:: Dataset records

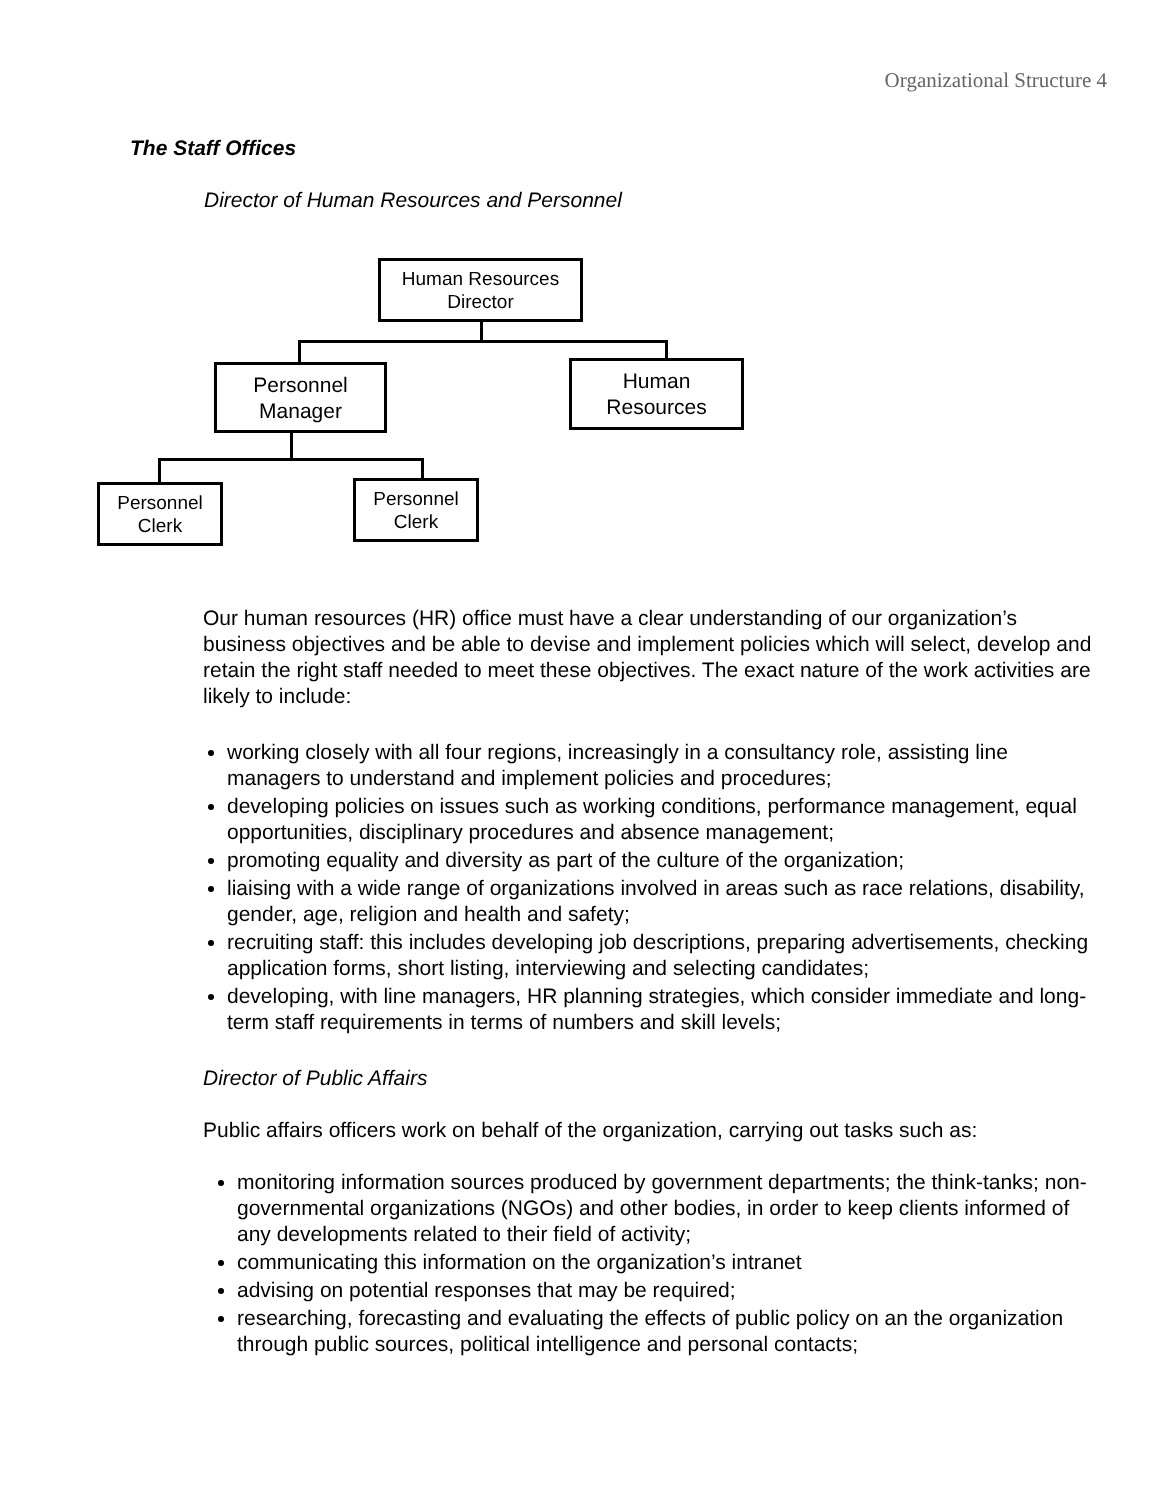Organizational Structure 4
The Staff Offices
Director of Human Resources and Personnel
Human Resources
Director
Personnel
Manager
Human
Resources
Personnel
Clerk
Personnel
Clerk
Our human resources (HR) office must have a clear understanding of our organization’s business objectives and be able to devise and implement policies which will select, develop and retain the right staff needed to meet these objectives. The exact nature of the work activities are likely to include:
working closely with all four regions, increasingly in a consultancy role, assisting line managers to understand and implement policies and procedures;
developing policies on issues such as working conditions, performance management, equal opportunities, disciplinary procedures and absence management;
promoting equality and diversity as part of the culture of the organization;
liaising with a wide range of organizations involved in areas such as race relations, disability, gender, age, religion and health and safety;
recruiting staff: this includes developing job descriptions, preparing advertisements, checking application forms, short listing, interviewing and selecting candidates;
developing, with line managers, HR planning strategies, which consider immediate and long-term staff requirements in terms of numbers and skill levels;
Director of Public Affairs
Public affairs officers work on behalf of the organization, carrying out tasks such as:
monitoring information sources produced by government departments; the think-tanks; non-governmental organizations (NGOs) and other bodies, in order to keep clients informed of any developments related to their field of activity;
communicating this information on the organization’s intranet
advising on potential responses that may be required;
researching, forecasting and evaluating the effects of public policy on an the organization through public sources, political intelligence and personal contacts;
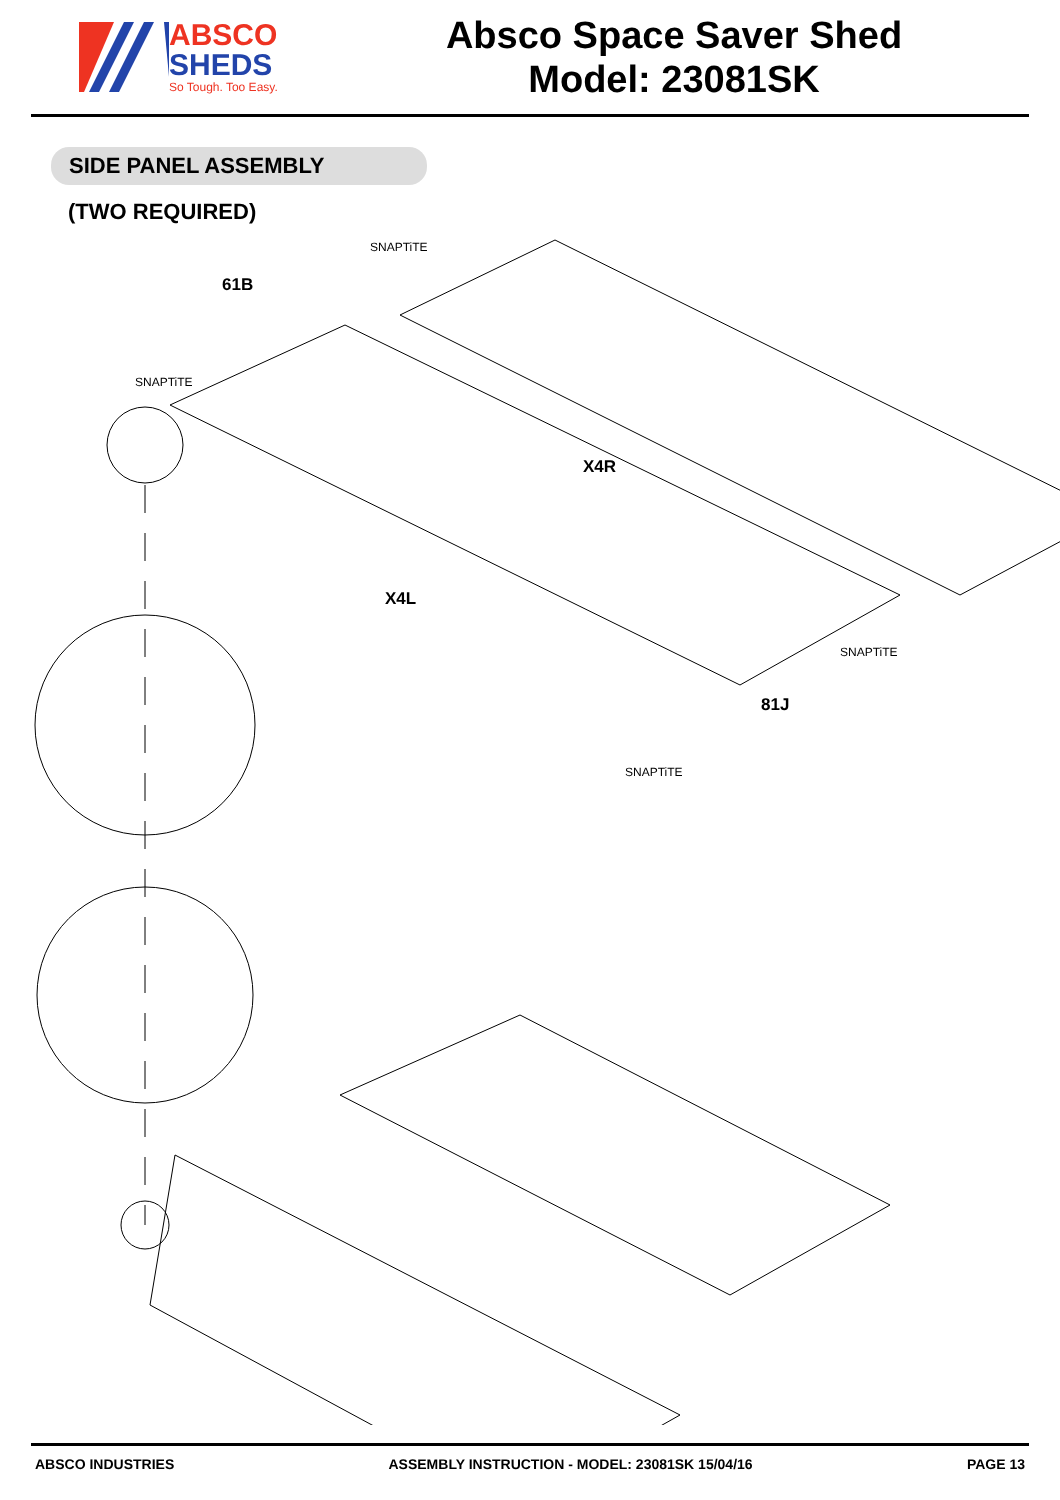ABSCO
SHEDS
So Tough. Too Easy.
Absco Space Saver Shed
Model: 23081SK
SIDE PANEL ASSEMBLY
(TWO REQUIRED)
61B
X4R
X4L
81J
SNAPTiTE
SNAPTiTE
SNAPTiTE
SNAPTiTE
ABSCO INDUSTRIES ASSEMBLY INSTRUCTION - MODEL: 23081SK 15/04/16 PAGE 13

::::

(Exercise instructions) Given the entries above, say how many lines include the word "ASSEMBLY", and write nothing besides the number.

(Task result) 2